Start of TEXT EXTRACT
[Python-ideas] Delay evaluation of annotations
Steven D'Aprano
steve at pearwood.info
Sun Sep 25 22:14:44 EDT 2016
On Sun, Sep 25, 2016 at 01:55:09AM +0000, אלעזר wrote:
> 1. Please consider disallowing the use of side effects of any kind in
> annotations,
That is *simply not possible* in Python.
Actually, no, that's not quite correct. One way to prohibit side-effects
would be to make all annotations string literals, and ONLY string
literals. Or possibly bare names (assuming current semantics for local
variable name lookup):
def func(arg:'no possible side effects here') -> OrHere:
...
But as soon as allow such things as union types and lists, then all bets
are off:
def func(arg:Sequence[list]): ...
There is no way of prohibiting side effects in type(Sequence).__getitem__
once it is called.
Nor would we want to. The ability to shadow or monkey-patch types for
mocking, testing, debugging etc, including the ability to have them call
print, or perform logging, is a feature beyond price. We don't need it
often, but when we do, the ability to replace Sequence with a mock that
may have side-effects is really useful.
> in that it is not promised when it will happen, if at all. So
> that a change 3 years from now will be somewhat less likely to break
> things. Please consider doing this for version 3.6; it is feature-frozen,
> but this is not (yet) a feature,
It has been a feature since Python 3.0 that annotations are evaluated at
runtime. And that means the possibility of side-effects. So, yes, it is
already a feature.
Even if you get the behaviour that you want, the absolute earliest it
could happen would be after a deprecation period of at least one point
release. That means:
* 3.7 introduces a DeprecationWarning whenever you use annotations
which aren't simple names or strings;
* and possibly a __future__ import to give the new behaviour;
* and 3.8 would be the earliest it could be mandatory.
Forget about 3.6 -- that's already frozen apart from bug fixes,
and this is not a bug.
> and I got the feeling it is hardly controversial.
It is extremely controversial. The fact that you can say that it isn't
suggests that you're not really paying attention to what we're saying.
Even if what you ask for is easy (it isn't), or even possible, it still
goes completely and utterly against the normal semantics of Python and
the philosophy of the language.
No, under normal circumstances nobody is going to write:
def func(arg: mylist.append(value) or int):
...
in production code. That's simply bad style. But we don't ban things
just because they are bad style. Circumstances are not always normal,
sometimes it is useful to use dirty hacks (but hopefully not in
production code), and Python is not a B&D language where everything is
prohibited unless explicitly allowed.
> I really have no interest in wasting the time of anybody here.
And yet, despite receiving virtually no interest from any other person,
you continue to loudly and frequently argue for this proposal.
[...]
> 2. A refined proposal for future versions of the language: the ASTs of the
> annotation-expressions will be bound to __raw_annotations__.
End of TEXT EXTRACT
== THE TASKS ==
1 > In the mailing-list post about delaying annotation evaluation, translate this sentence into French: "It has been a feature since Python 3.0 that annotations are evaluated at runtime."
2 > Extend the mailing-list post about delaying annotation evaluation with a reply to the quoted proposal about __raw_annotations__ that ends it.
Start of EXTRACTED RECORDS
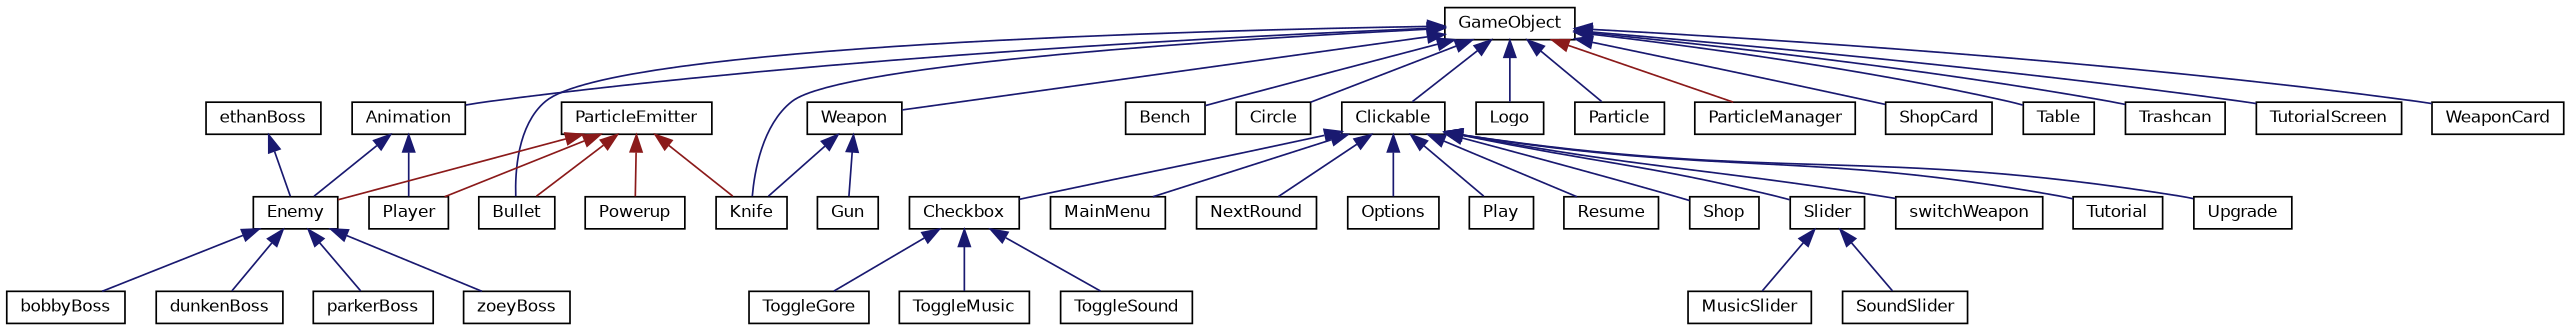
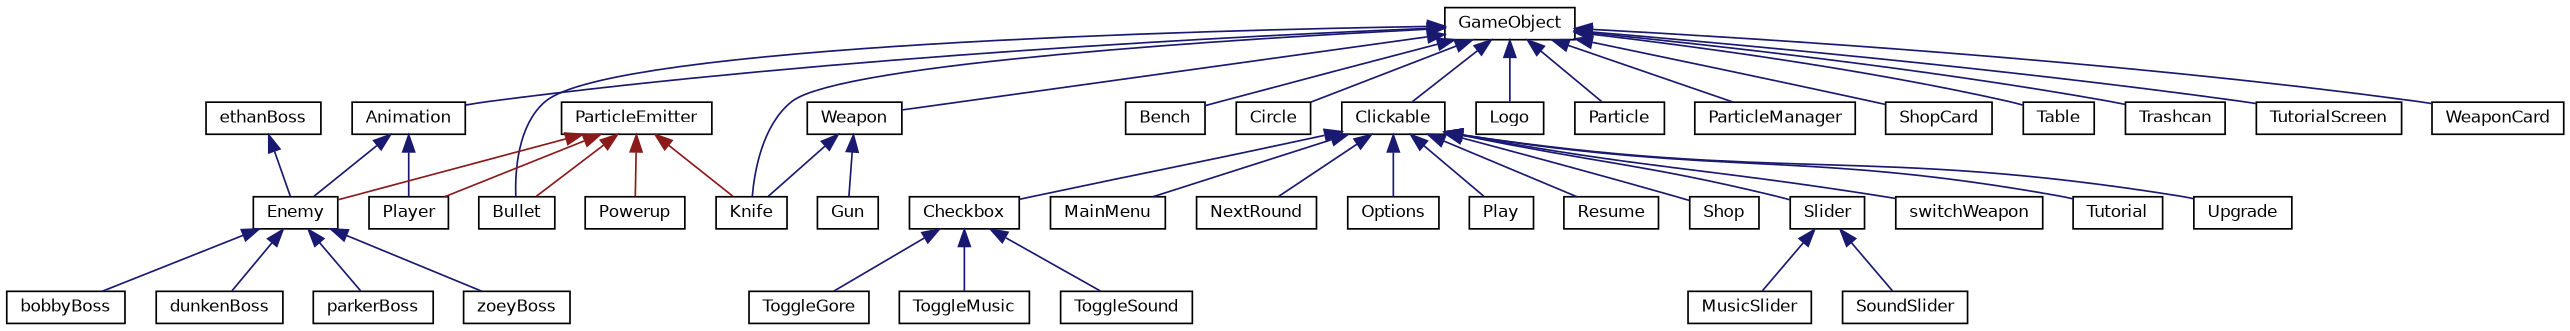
  digraph {
    rankdir=TB
    node [color=black fillcolor=white fontname=Helvetica fontsize=10 shape=record style=filled]
    edge [color=midnightblue dir=back fontname=Helvetica fontsize=10 labelfontname=Helvetica labelfontsize=10 style=solid]
    n1 [height=0.2 label=GameObject width=0.4]
    n2 [height=0.2 label=Animation width=0.4]
    n3 [height=0.2 label=Bench width=0.4]
    n4 [height=0.2 label=Bullet width=0.4]
    n5 [height=0.2 label=Circle width=0.4]
    n6 [height=0.2 label=Clickable width=0.4]
    n7 [height=0.2 label=Logo width=0.4]
    n8 [height=0.2 label=Particle width=0.4]
    n9 [height=0.2 label=ParticleManager width=0.4]
    n10 [height=0.2 label=ShopCard width=0.4]
    n11 [height=0.2 label=Table width=0.4]
    n12 [height=0.2 label=Trashcan width=0.4]
    n13 [height=0.2 label=TutorialScreen width=0.4]
    n14 [height=0.2 label=Weapon width=0.4]
    n15 [height=0.2 label=WeaponCard width=0.4]
    n16 [height=0.2 label=Knife width=0.4]
    n17 [height=0.2 label=Enemy width=0.4]
    n18 [height=0.2 label=Player width=0.4]
    n19 [height=0.2 label=Checkbox width=0.4]
    n20 [height=0.2 label=MainMenu width=0.4]
    n21 [height=0.2 label=NextRound width=0.4]
    n22 [height=0.2 label=Options width=0.4]
    n23 [height=0.2 label=Play width=0.4]
    n24 [height=0.2 label=Resume width=0.4]
    n25 [height=0.2 label=Shop width=0.4]
    n26 [height=0.2 label=Slider width=0.4]
    n27 [height=0.2 label=switchWeapon width=0.4]
    n28 [height=0.2 label=Tutorial width=0.4]
    n29 [height=0.2 label=Upgrade width=0.4]
    n30 [height=0.2 label=Powerup width=0.4]
    n31 [height=0.2 label=Gun width=0.4]
    n32 [height=0.2 label=bobbyBoss width=0.4]
    n33 [height=0.2 label=dunkenBoss width=0.4]
    n34 [height=0.2 label=parkerBoss width=0.4]
    n35 [height=0.2 label=zoeyBoss width=0.4]
    n36 [height=0.2 label=ethanBoss width=0.4]
    n37 [height=0.2 label=ToggleGore width=0.4]
    n38 [height=0.2 label=ToggleMusic width=0.4]
    n39 [height=0.2 label=ToggleSound width=0.4]
    n40 [height=0.2 label=MusicSlider width=0.4]
    n41 [height=0.2 label=SoundSlider width=0.4]
    n42 [height=0.2 label=ParticleEmitter width=0.4]
    n1 -> n2
    n1 -> n3
    n1 -> n4
    n1 -> n5
    n1 -> n6
    n1 -> n7
    n1 -> n8
-   n1 -> n9 [color=firebrick4]
+   n1 -> n9
    n1 -> n10
    n1 -> n11
    n1 -> n12
    n1 -> n13
    n1 -> n14
    n1 -> n15
    n1 -> n16
    n2 -> n17
    n2 -> n18
    n6 -> n19
    n6 -> n20
    n6 -> n21
    n6 -> n22
    n6 -> n23
    n6 -> n24
    n6 -> n25
    n6 -> n26
    n6 -> n27
    n6 -> n28
    n6 -> n29
    n14 -> n16
    n14 -> n31
    n17 -> n32
    n17 -> n33
    n17 -> n34
    n17 -> n35
    n19 -> n37
    n19 -> n38
    n19 -> n39
    n26 -> n40
    n26 -> n41
    n36 -> n17
    n42 -> n4 [color=firebrick4]
    n42 -> n16 [color=firebrick4]
    n42 -> n17 [color=firebrick4]
    n42 -> n18 [color=firebrick4]
    n42 -> n30 [color=firebrick4]
  }
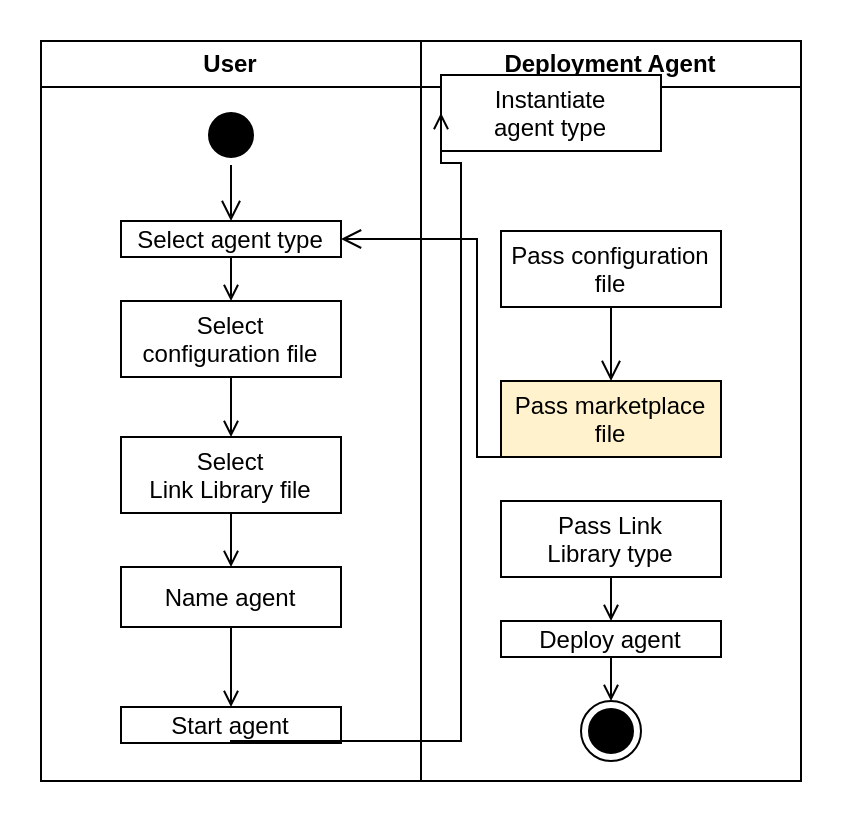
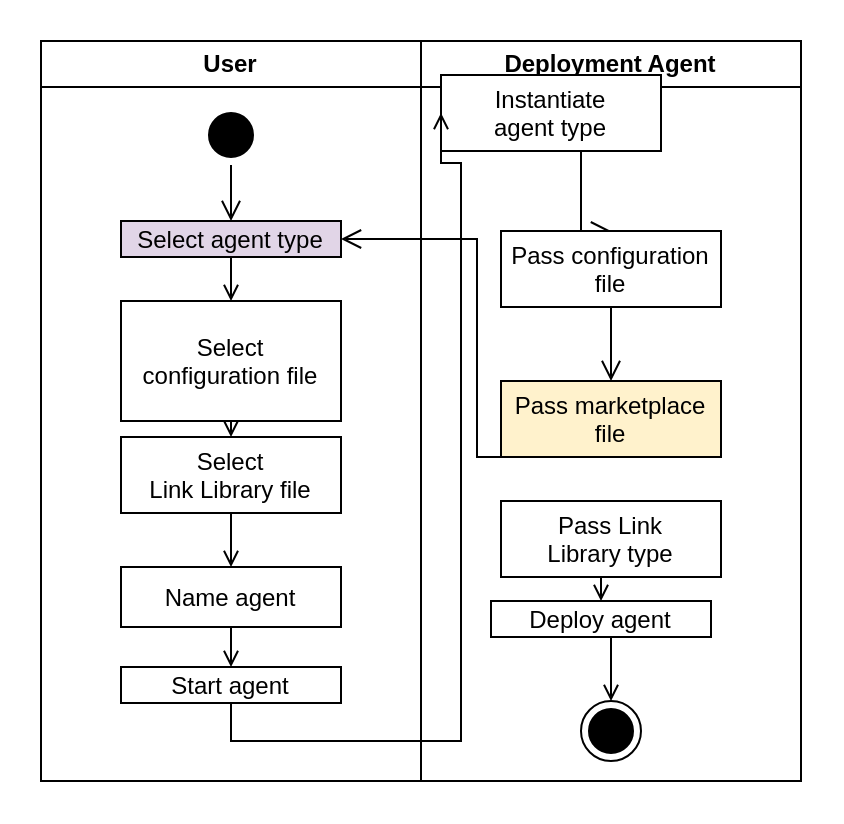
End of EXTRACTED RECORDS
== THE ANSWERS ==
1 > Depuis Python 3.0, le fait que les annotations soient évaluées à l'exécution est une fonctionnalité.

2 >
> * This is actually more in line to what PEP-3107 was about ("no assigned
> semantics"; except for a single sentence, it is only about expressions. Not
> objects).
All expressions evaluate to a value. And all values in Python are
objects. I don't understand what distinction you think you are making
here. Are you suggesting that Python should gain some sort of values
which aren't objects?
> * This is helpful even if the expression is evaluated at definition
> time, and can help in smoothing the transformation.
>
> 3. The main benefit from my proposal is that contracts (examples,
> explanations, assertions, and types) are naturally expressible as (almost)
> arbitrary Python expressions, but not if they are evaluated or evaluatable,
> at definition time, by the interpreter. Why: because it is really written
> in a different language - *always*.
Wrong. Not always.
The proof is that Python exists. Contracts, types, assertions etc in
Python *are* written in Python. That's the end of the story.
You cannot argue that "contracts are written in a different language"
because that is untrue. Contracts are written in Python, and we wouldn't
have it any other way.
> This is the real reason behind the
> existence, and the current solutions, of the forward reference problem. In
> general it is much more flexible than current situation.
The forward reference problem still exists in languages where type
declarations are a separate language, e.g. Pascal, C++, Java, etc.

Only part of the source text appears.